===== MATERIAL FOR THE TASK =====

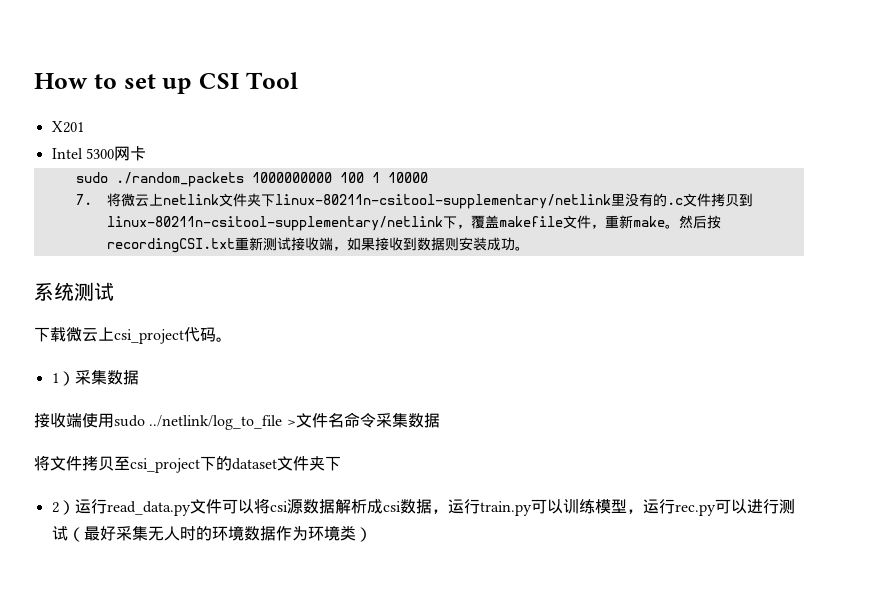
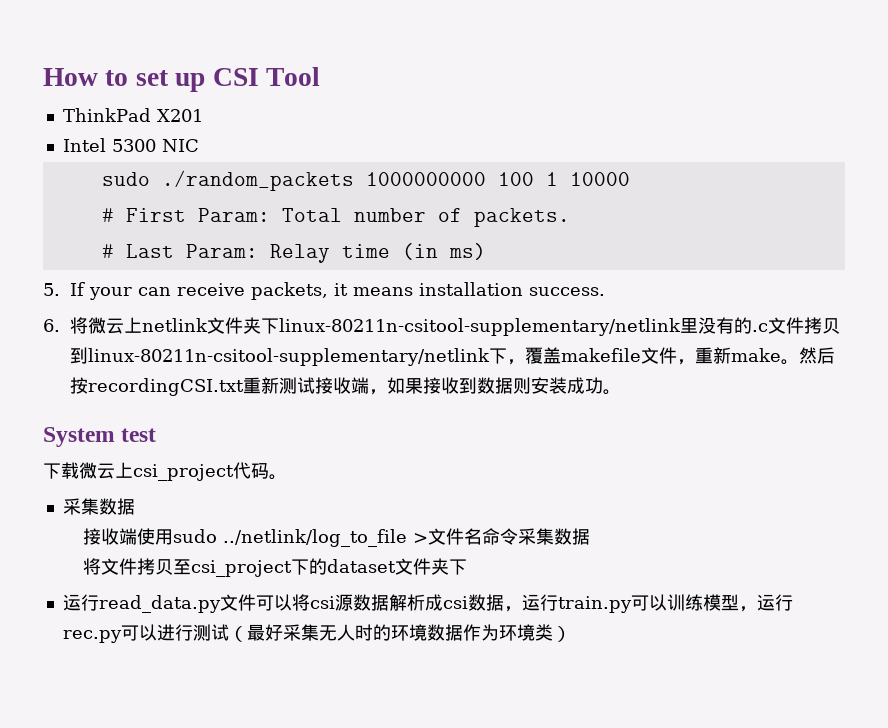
(298, 80) none -> [62,108,151,122] ThinkPad
[113,146,146,161] 网卡 -> [161,139,199,152] NIC
[75,194,92,205] 7. -> [101,208,570,227] [101,243,486,263] [43,282,606,300] [43,319,60,332] # First Param: Total number of packets. // # Last Param: Relay time (in ms) // 5. If your can receive packets, it means installation success. // 6.
[34,282,114,301] 系统测试 -> [43,427,157,447] System test
[51,371,75,386] 1） -> (287, 477) none
[51,500,75,515] 2） -> (468, 567) none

=====

YOUR INSTRUCTIONS.
An unchanged copy of the listing, with no pictures, should be returned.

OUTPUT OF THE TASK.
(298, 80) none -> [62,108,151,122] ThinkPad
[113,146,146,161] 网卡 -> [161,139,199,152] NIC
[75,194,92,205] 7. -> [101,208,570,227] [101,243,486,263] [43,282,606,300] [43,319,60,332] # First Param: Total number of packets. // # Last Param: Relay time (in ms) // 5. If your can receive packets, it means installation success. // 6.
[34,282,114,301] 系统测试 -> [43,427,157,447] System test
[51,371,75,386] 1） -> (287, 477) none
[51,500,75,515] 2） -> (468, 567) none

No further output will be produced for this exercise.